I say “probably” because I can’t pretend to know the conservative perspective. I’m pretty liberal. (I was raised forty minutes from San Francisco, and I’m a writer. What’d you expect: Dwight D. Eisenhower?) But I don’t necessarily know how much my politics should matter with regards to a movie—especially not a movie by Clint Eastwood, who’s sort of a Republican the way that the Punisher is a superhero. By which I mean: Sort of, but not really, and never the way you think. (As my colleague Anthony Breznican pointed out to me, anyone who thinks American Sniper is propaganda should watch Flags of Our Fathers, a movie which is literally about the American military-propaganda complex.)
What matters to a movie is the movie. And the filmmakers have basically taken Ashley’s argument: “It’s about one man’s story, from his point of view. It’s not trying to speak for the entirety nor the complexity of that conflict.” First of all, I don’t think that’s actually possible—and I disdain any filmmaker who explicitly states that they just wanted to make a movie from “one character’s point of view.” That’s a euphemism for saying that you wanted to make a movie without casting any judgments—an argument that, somehow, by focusing all your energy on one person’s perspective, you’re coming closer to “reality.”
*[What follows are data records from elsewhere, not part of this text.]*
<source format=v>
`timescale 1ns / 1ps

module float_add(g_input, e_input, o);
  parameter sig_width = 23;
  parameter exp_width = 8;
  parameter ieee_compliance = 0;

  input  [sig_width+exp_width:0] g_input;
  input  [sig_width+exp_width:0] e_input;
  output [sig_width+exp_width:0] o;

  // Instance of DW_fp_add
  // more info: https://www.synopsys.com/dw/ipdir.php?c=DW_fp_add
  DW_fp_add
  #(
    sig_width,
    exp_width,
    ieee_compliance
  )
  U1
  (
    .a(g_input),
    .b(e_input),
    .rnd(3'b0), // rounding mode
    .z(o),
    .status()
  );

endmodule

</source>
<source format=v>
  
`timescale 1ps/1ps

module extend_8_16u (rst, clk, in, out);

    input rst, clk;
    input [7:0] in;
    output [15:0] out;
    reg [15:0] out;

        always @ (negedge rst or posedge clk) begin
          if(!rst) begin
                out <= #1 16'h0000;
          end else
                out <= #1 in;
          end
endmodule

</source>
Bull, bull, bull. American Sniper is a fictionalization of fact, like all movies based on a true story. It is not reality. Bradley Cooper is not Chris Kyle. I’m not sure it’s my place to pass judgment on Chris Kyle; I know I’m allowed to pass judgment on what the filmmakers do with his story. And what do they do? Well, at every turn, they wrap his story up in a tight bow. They take the semi-mythic character Mustafa—a sniper who barely appears in Kyle’s book—and turn him into the movie’s supervillain. They skip over all the things that make Kyle’s story more complicated—this is a guy who quite possibly lied about shooting looters after Katrina.
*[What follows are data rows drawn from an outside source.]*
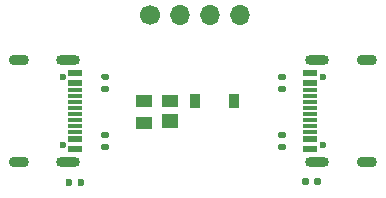
<source format=gts>
G04 #@! TF.GenerationSoftware,KiCad,Pcbnew,(5.1.10)-1*
G04 #@! TF.CreationDate,2021-10-03T11:45:08+02:00*
G04 #@! TF.ProjectId,PPK2-USB_C-Adapter_v1.0,50504b32-2d55-4534-925f-432d41646170,1.0*
G04 #@! TF.SameCoordinates,Original*
G04 #@! TF.FileFunction,Soldermask,Top*
G04 #@! TF.FilePolarity,Negative*
%FSLAX46Y46*%
G04 Gerber Fmt 4.6, Leading zero omitted, Abs format (unit mm)*
G04 Created by KiCad (PCBNEW (5.1.10)-1) date 2021-10-03 11:45:08*
%MOMM*%
%LPD*%
G01*
G04 APERTURE LIST*
%ADD10C,1.700000*%
%ADD11O,1.700000X1.700000*%
%ADD12R,1.160000X0.600000*%
%ADD13C,0.600000*%
%ADD14R,1.160000X0.300000*%
%ADD15O,1.700000X0.900000*%
%ADD16O,2.000000X0.900000*%
%ADD17R,1.400000X1.200000*%
%ADD18R,1.400000X1.000000*%
%ADD19R,0.900000X1.200000*%
G04 APERTURE END LIST*
D10*
X119062500Y-82423000D03*
D11*
X121602500Y-82423000D03*
X124142500Y-82423000D03*
X126682500Y-82423000D03*
D12*
X132676420Y-87371320D03*
X132676420Y-88171320D03*
X132676420Y-87371320D03*
X132676420Y-88171320D03*
X132676420Y-93771320D03*
X132676420Y-93771320D03*
X132676420Y-92971320D03*
X132676420Y-92971320D03*
D13*
X133736420Y-93461320D03*
X133736420Y-87681320D03*
D14*
X132676420Y-88821320D03*
X132676420Y-89821320D03*
X132676420Y-89321320D03*
X132676420Y-91821320D03*
X132676420Y-92321320D03*
X132676420Y-90321320D03*
X132676420Y-90821320D03*
X132676420Y-91321320D03*
D15*
X137426420Y-86251320D03*
X137426420Y-94891320D03*
D16*
X133256420Y-86251320D03*
X133256420Y-94891320D03*
X112186320Y-86251320D03*
X112186320Y-94891320D03*
D15*
X108016320Y-86251320D03*
X108016320Y-94891320D03*
D14*
X112766320Y-89821320D03*
X112766320Y-90321320D03*
X112766320Y-90821320D03*
X112766320Y-88821320D03*
X112766320Y-89321320D03*
X112766320Y-91821320D03*
X112766320Y-91321320D03*
X112766320Y-92321320D03*
D13*
X111706320Y-93461320D03*
X111706320Y-87681320D03*
D12*
X112766320Y-88171320D03*
X112766320Y-88171320D03*
X112766320Y-87371320D03*
X112766320Y-87371320D03*
X112766320Y-92971320D03*
X112766320Y-93771320D03*
X112766320Y-92971320D03*
X112766320Y-93771320D03*
D17*
X120767020Y-91442920D03*
D18*
X120767020Y-89722920D03*
X118567020Y-89722920D03*
X118567020Y-91622920D03*
D19*
X126239540Y-89758520D03*
X122939540Y-89758520D03*
G36*
G01*
X111937580Y-96804060D02*
X111937580Y-96434060D01*
G75*
G02*
X112072580Y-96299060I135000J0D01*
G01*
X112342580Y-96299060D01*
G75*
G02*
X112477580Y-96434060I0J-135000D01*
G01*
X112477580Y-96804060D01*
G75*
G02*
X112342580Y-96939060I-135000J0D01*
G01*
X112072580Y-96939060D01*
G75*
G02*
X111937580Y-96804060I0J135000D01*
G01*
G37*
G36*
G01*
X112957580Y-96804060D02*
X112957580Y-96434060D01*
G75*
G02*
X113092580Y-96299060I135000J0D01*
G01*
X113362580Y-96299060D01*
G75*
G02*
X113497580Y-96434060I0J-135000D01*
G01*
X113497580Y-96804060D01*
G75*
G02*
X113362580Y-96939060I-135000J0D01*
G01*
X113092580Y-96939060D01*
G75*
G02*
X112957580Y-96804060I0J135000D01*
G01*
G37*
G36*
G01*
X115113220Y-93356400D02*
X115483220Y-93356400D01*
G75*
G02*
X115618220Y-93491400I0J-135000D01*
G01*
X115618220Y-93761400D01*
G75*
G02*
X115483220Y-93896400I-135000J0D01*
G01*
X115113220Y-93896400D01*
G75*
G02*
X114978220Y-93761400I0J135000D01*
G01*
X114978220Y-93491400D01*
G75*
G02*
X115113220Y-93356400I135000J0D01*
G01*
G37*
G36*
G01*
X115113220Y-92336400D02*
X115483220Y-92336400D01*
G75*
G02*
X115618220Y-92471400I0J-135000D01*
G01*
X115618220Y-92741400D01*
G75*
G02*
X115483220Y-92876400I-135000J0D01*
G01*
X115113220Y-92876400D01*
G75*
G02*
X114978220Y-92741400I0J135000D01*
G01*
X114978220Y-92471400D01*
G75*
G02*
X115113220Y-92336400I135000J0D01*
G01*
G37*
G36*
G01*
X115483220Y-88971340D02*
X115113220Y-88971340D01*
G75*
G02*
X114978220Y-88836340I0J135000D01*
G01*
X114978220Y-88566340D01*
G75*
G02*
X115113220Y-88431340I135000J0D01*
G01*
X115483220Y-88431340D01*
G75*
G02*
X115618220Y-88566340I0J-135000D01*
G01*
X115618220Y-88836340D01*
G75*
G02*
X115483220Y-88971340I-135000J0D01*
G01*
G37*
G36*
G01*
X115483220Y-87951340D02*
X115113220Y-87951340D01*
G75*
G02*
X114978220Y-87816340I0J135000D01*
G01*
X114978220Y-87546340D01*
G75*
G02*
X115113220Y-87411340I135000J0D01*
G01*
X115483220Y-87411340D01*
G75*
G02*
X115618220Y-87546340I0J-135000D01*
G01*
X115618220Y-87816340D01*
G75*
G02*
X115483220Y-87951340I-135000J0D01*
G01*
G37*
G36*
G01*
X130068740Y-93356400D02*
X130438740Y-93356400D01*
G75*
G02*
X130573740Y-93491400I0J-135000D01*
G01*
X130573740Y-93761400D01*
G75*
G02*
X130438740Y-93896400I-135000J0D01*
G01*
X130068740Y-93896400D01*
G75*
G02*
X129933740Y-93761400I0J135000D01*
G01*
X129933740Y-93491400D01*
G75*
G02*
X130068740Y-93356400I135000J0D01*
G01*
G37*
G36*
G01*
X130068740Y-92336400D02*
X130438740Y-92336400D01*
G75*
G02*
X130573740Y-92471400I0J-135000D01*
G01*
X130573740Y-92741400D01*
G75*
G02*
X130438740Y-92876400I-135000J0D01*
G01*
X130068740Y-92876400D01*
G75*
G02*
X129933740Y-92741400I0J135000D01*
G01*
X129933740Y-92471400D01*
G75*
G02*
X130068740Y-92336400I135000J0D01*
G01*
G37*
G36*
G01*
X130438740Y-88971340D02*
X130068740Y-88971340D01*
G75*
G02*
X129933740Y-88836340I0J135000D01*
G01*
X129933740Y-88566340D01*
G75*
G02*
X130068740Y-88431340I135000J0D01*
G01*
X130438740Y-88431340D01*
G75*
G02*
X130573740Y-88566340I0J-135000D01*
G01*
X130573740Y-88836340D01*
G75*
G02*
X130438740Y-88971340I-135000J0D01*
G01*
G37*
G36*
G01*
X130438740Y-87951340D02*
X130068740Y-87951340D01*
G75*
G02*
X129933740Y-87816340I0J135000D01*
G01*
X129933740Y-87546340D01*
G75*
G02*
X130068740Y-87411340I135000J0D01*
G01*
X130438740Y-87411340D01*
G75*
G02*
X130573740Y-87546340I0J-135000D01*
G01*
X130573740Y-87816340D01*
G75*
G02*
X130438740Y-87951340I-135000J0D01*
G01*
G37*
G36*
G01*
X132513100Y-96370560D02*
X132513100Y-96740560D01*
G75*
G02*
X132378100Y-96875560I-135000J0D01*
G01*
X132108100Y-96875560D01*
G75*
G02*
X131973100Y-96740560I0J135000D01*
G01*
X131973100Y-96370560D01*
G75*
G02*
X132108100Y-96235560I135000J0D01*
G01*
X132378100Y-96235560D01*
G75*
G02*
X132513100Y-96370560I0J-135000D01*
G01*
G37*
G36*
G01*
X133533100Y-96370560D02*
X133533100Y-96740560D01*
G75*
G02*
X133398100Y-96875560I-135000J0D01*
G01*
X133128100Y-96875560D01*
G75*
G02*
X132993100Y-96740560I0J135000D01*
G01*
X132993100Y-96370560D01*
G75*
G02*
X133128100Y-96235560I135000J0D01*
G01*
X133398100Y-96235560D01*
G75*
G02*
X133533100Y-96370560I0J-135000D01*
G01*
G37*
M02*

</source>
The best movies challenge their characters, but American Sniper doesn’t even try to challenge its version of Chris Kyle. Like, this is a war movie where the people who aren’t American are either victims or co-conspirators or supervillain snipers. There’s no sense that the people through Kyle’s scope are actual real characters. You could argue: “Oh, but that’s how Kyle saw them, not really as people.”
But Kyle isn’t making this movie. The filmmakers are. And if the filmmakers are making a movie where the only character who really matters as a human being is the guy holding a gun–and if the only drama of the movie is that the lead guy is having a really tough time being a hero—then to my eyes, they’ve taken a very real and complicated story and turned it into a superhero movie.
Listen: No American movie about the last decade and a half in the Middle East has ever really figured out what to do with characters who aren’t white American people. The Hurt Locker actually works better if you pretend that it’s a science-fiction movie set on Mars. I loathe Zero Dark Thirty for a lot of different reasons—not least because it’s basically Chicken Soup for the CIA Agent’s Soul. And this is not a new problem! We tend to rave about Vietnam war movies like Apocalypse Now, Full Metal Jacket, and Platoon—but the most memorable Vietnamese character from any of those movies is probably the hooker promising “Me love you long time” in Full Metal Jacket.
If you want an indication of how much smarter war movies can be, I recommend everyone watch The Life and Death of Colonel Blimp, a movie made in Britain during World War II which is very clearly a movie about how Britain is awesome and should definitely beat those dastardly Germans, wot wot, but which also finds time to place the conflict in a vast historical context—and which gives all the best lines and the most complicated story arc to a German guy, who ages from a soldier in WWI to an emotionally brutalized refugee in WWII.
As a bonus, The Life and Death of Colonel Blimp does not feature any scenes where Sienna Miller cries.